Sei uno degli italiani che ricopre un incarico di prestigio all'interno di una istituzione culturale straniera. Cosa pensi dell'acceso dibattito, sviluppatosi in Italia, a proposito dell'assegnazione della direzione museale a professionalità italiane piuttosto che estere?
«Io penso che l'idea che un direttore debba essere necessariamente nato nel paese in cui ha sede il museo sia un'assurdità. Ci sono molti italiani che occupano ruoli direttivi in istituzioni museali straniere. Sono del parere che, se si hanno le carte in tavola, è giusto affidare gli incarichi a chi merita. Per quanto riguarda lo stato dei musei italiani, quelli d'arte contemporanea statali sono solo due, il MAXXI e la Galleria d'Arte Moderna di Roma, tutti gli altri sono civici o regionali, oppure si tratta di fondazioni a partecipazione pubblica. I musei che sono totalmente legati alla politica fanno fatica perché influenzati dalla linea politica nazionale».
Cosa cambia nel sistema museale americano, invece?
«Il sistema è totalmente differente, anche nell'organizzazione.
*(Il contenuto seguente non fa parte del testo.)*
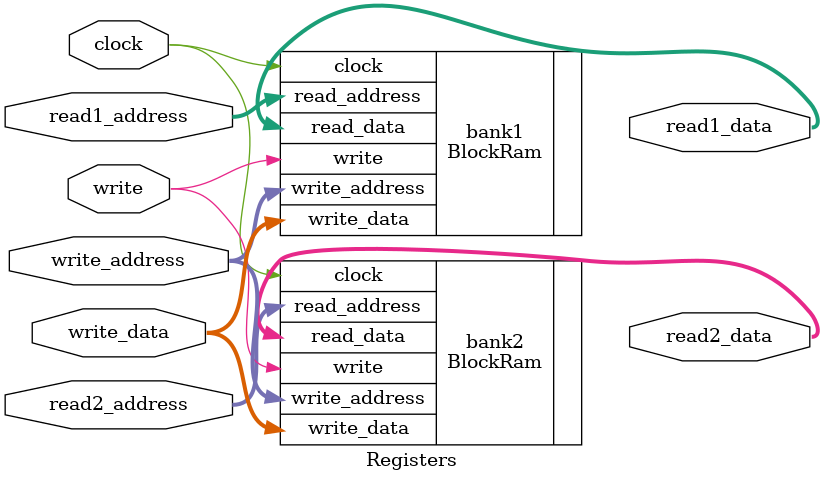
<source format=v>

module Registers
    #(parameter WORD_WIDTH=32, ADDRESS_WIDTH=5) 
(
    input wire clock,

    // For writing:
    input wire [ADDRESS_WIDTH-1:0] write_address,
    input wire write,
    input wire [WORD_WIDTH-1:0] write_data,

    // For reading parameter 1:
    input wire [ADDRESS_WIDTH-1:0] read1_address,
    output wire [WORD_WIDTH-1:0] read1_data,

    // For reading parameter 2:
    input wire [ADDRESS_WIDTH-1:0] read2_address,
    output wire [WORD_WIDTH-1:0] read2_data
);

    BlockRam #(.WORD_WIDTH(WORD_WIDTH), .ADDRESS_WIDTH(ADDRESS_WIDTH))
        bank1(
            .clock(clock),
            .write_address(write_address),
            .write(write),
            .write_data(write_data),
            .read_address(read1_address),
            .read_data(read1_data));

    BlockRam #(.WORD_WIDTH(WORD_WIDTH), .ADDRESS_WIDTH(ADDRESS_WIDTH))
        bank2(
            .clock(clock),
            .write_address(write_address),
            .write(write),
            .write_data(write_data),
            .read_address(read2_address),
            .read_data(read2_data));

endmodule


</source>
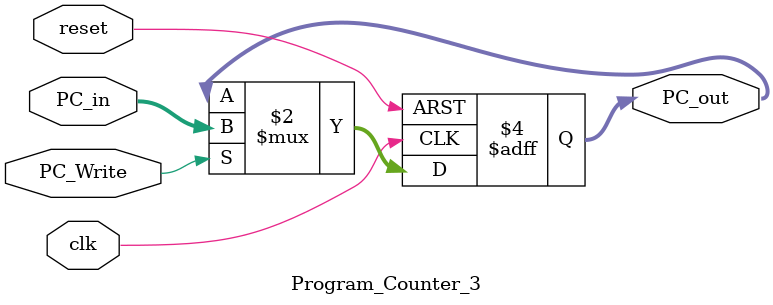
<source format=v>
`timescale 1ns / 1ps

module Program_Counter_3(
    input clk, reset,
    input [63:0] PC_in,
    input PC_Write,
    output reg [63:0] PC_out

);
    always @(posedge clk or posedge reset) begin
    if (reset)
        PC_out <= 64'b0;
    else if (PC_Write)
        PC_out <= PC_in;  // Only update when PC_Write is 1
end

endmodule

</source>
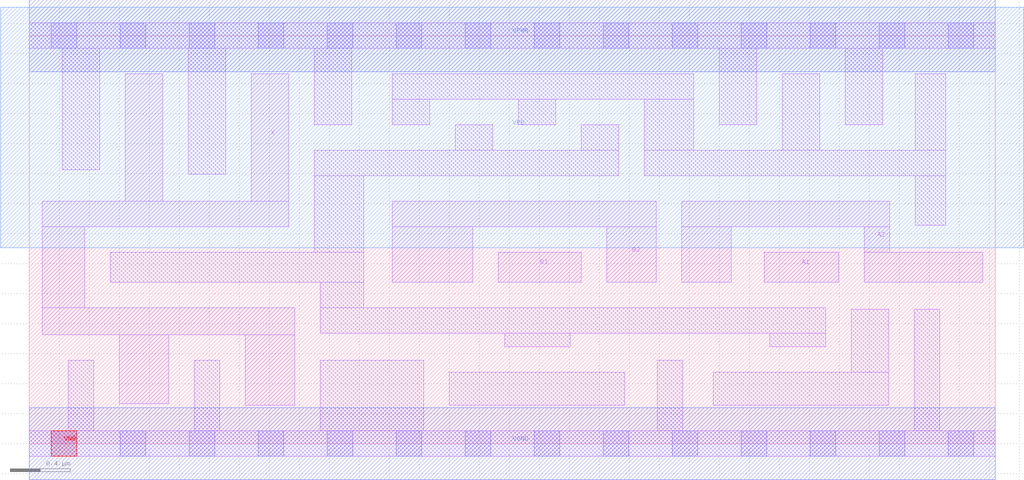
<source format=lef>
# Copyright 2020 The SkyWater PDK Authors
#
# Licensed under the Apache License, Version 2.0 (the "License");
# you may not use this file except in compliance with the License.
# You may obtain a copy of the License at
#
#     https://www.apache.org/licenses/LICENSE-2.0
#
# Unless required by applicable law or agreed to in writing, software
# distributed under the License is distributed on an "AS IS" BASIS,
# WITHOUT WARRANTIES OR CONDITIONS OF ANY KIND, either express or implied.
# See the License for the specific language governing permissions and
# limitations under the License.
#
# SPDX-License-Identifier: Apache-2.0

VERSION 5.7 ;
  NOWIREEXTENSIONATPIN ON ;
  DIVIDERCHAR "/" ;
  BUSBITCHARS "[]" ;
MACRO sky130_fd_sc_hd__a22o_4
  CLASS CORE ;
  FOREIGN sky130_fd_sc_hd__a22o_4 ;
  ORIGIN  0.000000  0.000000 ;
  SIZE  6.440000 BY  2.720000 ;
  SYMMETRY X Y R90 ;
  SITE unithd ;
  PIN A1
    ANTENNAGATEAREA  0.495000 ;
    DIRECTION INPUT ;
    USE SIGNAL ;
    PORT
      LAYER li1 ;
        RECT 4.900000 1.075000 5.395000 1.275000 ;
    END
  END A1
  PIN A2
    ANTENNAGATEAREA  0.495000 ;
    DIRECTION INPUT ;
    USE SIGNAL ;
    PORT
      LAYER li1 ;
        RECT 4.350000 1.075000 4.680000 1.445000 ;
        RECT 4.350000 1.445000 5.735000 1.615000 ;
        RECT 5.565000 1.075000 6.355000 1.275000 ;
        RECT 5.565000 1.275000 5.735000 1.445000 ;
    END
  END A2
  PIN B1
    ANTENNAGATEAREA  0.495000 ;
    DIRECTION INPUT ;
    USE SIGNAL ;
    PORT
      LAYER li1 ;
        RECT 3.125000 1.075000 3.680000 1.275000 ;
    END
  END B1
  PIN B2
    ANTENNAGATEAREA  0.495000 ;
    DIRECTION INPUT ;
    USE SIGNAL ;
    PORT
      LAYER li1 ;
        RECT 2.420000 1.075000 2.955000 1.445000 ;
        RECT 2.420000 1.445000 4.180000 1.615000 ;
        RECT 3.850000 1.075000 4.180000 1.445000 ;
    END
  END B2
  PIN X
    ANTENNADIFFAREA  0.891000 ;
    DIRECTION OUTPUT ;
    USE SIGNAL ;
    PORT
      LAYER li1 ;
        RECT 0.085000 0.725000 1.770000 0.905000 ;
        RECT 0.085000 0.905000 0.370000 1.445000 ;
        RECT 0.085000 1.445000 1.730000 1.615000 ;
        RECT 0.600000 0.265000 0.930000 0.725000 ;
        RECT 0.640000 1.615000 0.890000 2.465000 ;
        RECT 1.440000 0.255000 1.770000 0.725000 ;
        RECT 1.480000 1.615000 1.730000 2.465000 ;
    END
  END X
  PIN VGND
    DIRECTION INOUT ;
    SHAPE ABUTMENT ;
    USE GROUND ;
    PORT
      LAYER met1 ;
        RECT 0.000000 -0.240000 6.440000 0.240000 ;
    END
  END VGND
  PIN VNB
    DIRECTION INOUT ;
    USE GROUND ;
    PORT
      LAYER pwell ;
        RECT 0.145000 -0.085000 0.315000 0.085000 ;
    END
  END VNB
  PIN VPB
    DIRECTION INOUT ;
    USE POWER ;
    PORT
      LAYER nwell ;
        RECT -0.190000 1.305000 6.630000 2.910000 ;
    END
  END VPB
  PIN VPWR
    DIRECTION INOUT ;
    SHAPE ABUTMENT ;
    USE POWER ;
    PORT
      LAYER met1 ;
        RECT 0.000000 2.480000 6.440000 2.960000 ;
    END
  END VPWR
  OBS
    LAYER li1 ;
      RECT 0.000000 -0.085000 6.440000 0.085000 ;
      RECT 0.000000  2.635000 6.440000 2.805000 ;
      RECT 0.220000  1.825000 0.470000 2.635000 ;
      RECT 0.260000  0.085000 0.430000 0.555000 ;
      RECT 0.540000  1.075000 2.230000 1.275000 ;
      RECT 1.060000  1.795000 1.310000 2.635000 ;
      RECT 1.100000  0.085000 1.270000 0.555000 ;
      RECT 1.900000  1.275000 2.230000 1.785000 ;
      RECT 1.900000  1.785000 3.930000 1.955000 ;
      RECT 1.900000  2.125000 2.150000 2.635000 ;
      RECT 1.940000  0.085000 2.630000 0.555000 ;
      RECT 1.940000  0.735000 5.310000 0.905000 ;
      RECT 1.940000  0.905000 2.230000 1.075000 ;
      RECT 2.420000  2.125000 2.670000 2.295000 ;
      RECT 2.420000  2.295000 4.430000 2.465000 ;
      RECT 2.800000  0.255000 3.970000 0.475000 ;
      RECT 2.840000  1.955000 3.090000 2.125000 ;
      RECT 3.170000  0.645000 3.605000 0.735000 ;
      RECT 3.260000  2.125000 3.510000 2.295000 ;
      RECT 3.680000  1.955000 3.930000 2.125000 ;
      RECT 4.100000  1.785000 6.110000 1.955000 ;
      RECT 4.100000  1.955000 4.430000 2.295000 ;
      RECT 4.185000  0.085000 4.355000 0.555000 ;
      RECT 4.560000  0.255000 5.730000 0.475000 ;
      RECT 4.600000  2.125000 4.850000 2.635000 ;
      RECT 4.935000  0.645000 5.310000 0.735000 ;
      RECT 5.020000  1.955000 5.270000 2.465000 ;
      RECT 5.440000  2.125000 5.690000 2.635000 ;
      RECT 5.480000  0.475000 5.730000 0.895000 ;
      RECT 5.900000  0.085000 6.070000 0.895000 ;
      RECT 5.905000  1.455000 6.110000 1.785000 ;
      RECT 5.905000  1.955000 6.110000 2.465000 ;
    LAYER mcon ;
      RECT 0.145000 -0.085000 0.315000 0.085000 ;
      RECT 0.145000  2.635000 0.315000 2.805000 ;
      RECT 0.605000 -0.085000 0.775000 0.085000 ;
      RECT 0.605000  2.635000 0.775000 2.805000 ;
      RECT 1.065000 -0.085000 1.235000 0.085000 ;
      RECT 1.065000  2.635000 1.235000 2.805000 ;
      RECT 1.525000 -0.085000 1.695000 0.085000 ;
      RECT 1.525000  2.635000 1.695000 2.805000 ;
      RECT 1.985000 -0.085000 2.155000 0.085000 ;
      RECT 1.985000  2.635000 2.155000 2.805000 ;
      RECT 2.445000 -0.085000 2.615000 0.085000 ;
      RECT 2.445000  2.635000 2.615000 2.805000 ;
      RECT 2.905000 -0.085000 3.075000 0.085000 ;
      RECT 2.905000  2.635000 3.075000 2.805000 ;
      RECT 3.365000 -0.085000 3.535000 0.085000 ;
      RECT 3.365000  2.635000 3.535000 2.805000 ;
      RECT 3.825000 -0.085000 3.995000 0.085000 ;
      RECT 3.825000  2.635000 3.995000 2.805000 ;
      RECT 4.285000 -0.085000 4.455000 0.085000 ;
      RECT 4.285000  2.635000 4.455000 2.805000 ;
      RECT 4.745000 -0.085000 4.915000 0.085000 ;
      RECT 4.745000  2.635000 4.915000 2.805000 ;
      RECT 5.205000 -0.085000 5.375000 0.085000 ;
      RECT 5.205000  2.635000 5.375000 2.805000 ;
      RECT 5.665000 -0.085000 5.835000 0.085000 ;
      RECT 5.665000  2.635000 5.835000 2.805000 ;
      RECT 6.125000 -0.085000 6.295000 0.085000 ;
      RECT 6.125000  2.635000 6.295000 2.805000 ;
  END
END sky130_fd_sc_hd__a22o_4
END LIBRARY

</source>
In America i musei sono tutti privati. Prendo come esempio il Walker Art Center: il nostro museo ha 28 milioni di dollari annui di costi, ma 25 vengono coperti da privati, aziende e persone fisiche, le quali se donano un dollaro al museo poi non lo pagano di tasse, preferendo dunque investire nella propria città. Questo sistema genera una reazione a catena: posti di lavoro, maggiore possibilità di progettazione, i musei sono slegati dalla politica e gestiti come fondi di investimento, le opere vengono acquistate con gli interessi generati dal denaro accumulato dal museo nelle banche. Non è il mondo ideale, ma è un mondo che funziona ed è questo il motivo per cui molti preferiscono andare in America. Le persone che fanno un lavoro in un museo straniero sentono di fare ciò per cui sono pagati e avvertono la stima. La voce di un curatore è ritenuta valida e importante nella comunità in cui opera, non posso dire che la stessa cosa accada anche in Italia».
Qual è il fermento artistico che si respira in America?
«Il fermento oggi è totalmente invertito. L'Italia ha un ruolo molto marginale, ha perso tantissimo, soprattutto perché le accademie non si sono evolute molto, sono rimaste quelle del dopoguerra. Inoltre, non viene facilitato l'arrivo di professori professionisti, contrariamente a quanto accade nel resto d'Europa. In America questo è ancora possibile. L'arte dagli anni '70 e '80 si è evoluta e adesso gli artisti sono quasi tutti americani o preferiscono vivere e operare nel territorio americano. In Italia e in Europa, certo, non mancano personalità di talento, ma non ci sono molte figure di spicco tra le nuovissime generazioni».